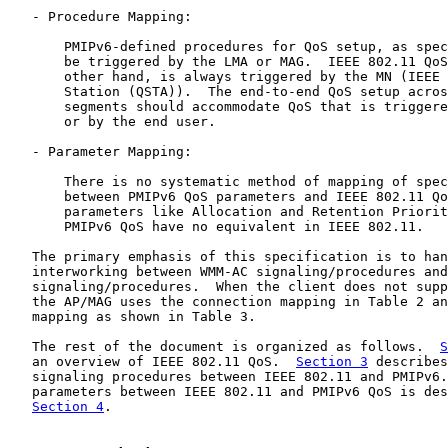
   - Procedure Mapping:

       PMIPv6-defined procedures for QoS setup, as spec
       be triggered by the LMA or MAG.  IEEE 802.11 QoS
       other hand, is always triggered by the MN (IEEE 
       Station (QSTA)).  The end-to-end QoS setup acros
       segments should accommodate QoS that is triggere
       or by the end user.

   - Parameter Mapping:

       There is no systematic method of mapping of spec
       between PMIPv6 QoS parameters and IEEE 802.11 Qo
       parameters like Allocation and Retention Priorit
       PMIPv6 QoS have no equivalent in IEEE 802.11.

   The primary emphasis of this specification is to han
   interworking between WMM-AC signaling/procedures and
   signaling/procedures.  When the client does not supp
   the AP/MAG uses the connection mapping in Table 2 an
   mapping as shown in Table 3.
...
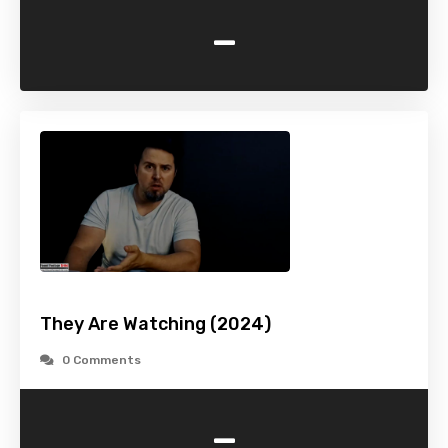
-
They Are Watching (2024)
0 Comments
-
...
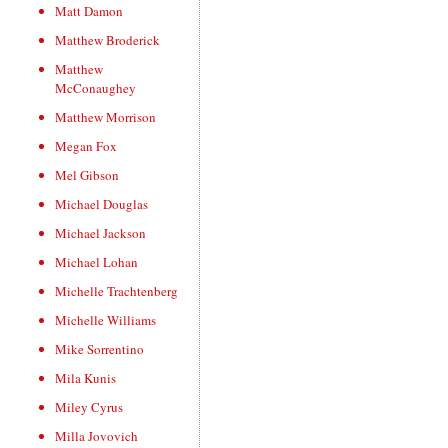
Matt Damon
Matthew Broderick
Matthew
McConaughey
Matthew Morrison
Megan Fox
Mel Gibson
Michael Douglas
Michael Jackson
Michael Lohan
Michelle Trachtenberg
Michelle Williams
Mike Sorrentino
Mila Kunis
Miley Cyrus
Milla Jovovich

DIRECTIONS ▸ Return, word for word, the part of the records that opens with the line containing "PMIPv6-defined procedures for" and closes with the line containing "PMIPv6 QoS have", both lines included.

SOLUTION BELOW ▸
       PMIPv6-defined procedures for QoS setup, as spec
       be triggered by the LMA or MAG.  IEEE 802.11 QoS
       other hand, is always triggered by the MN (IEEE 
       Station (QSTA)).  The end-to-end QoS setup acros
       segments should accommodate QoS that is triggere
       or by the end user.

   - Parameter Mapping:

       There is no systematic method of mapping of spec
       between PMIPv6 QoS parameters and IEEE 802.11 Qo
       parameters like Allocation and Retention Priorit
       PMIPv6 QoS have no equivalent in IEEE 802.11.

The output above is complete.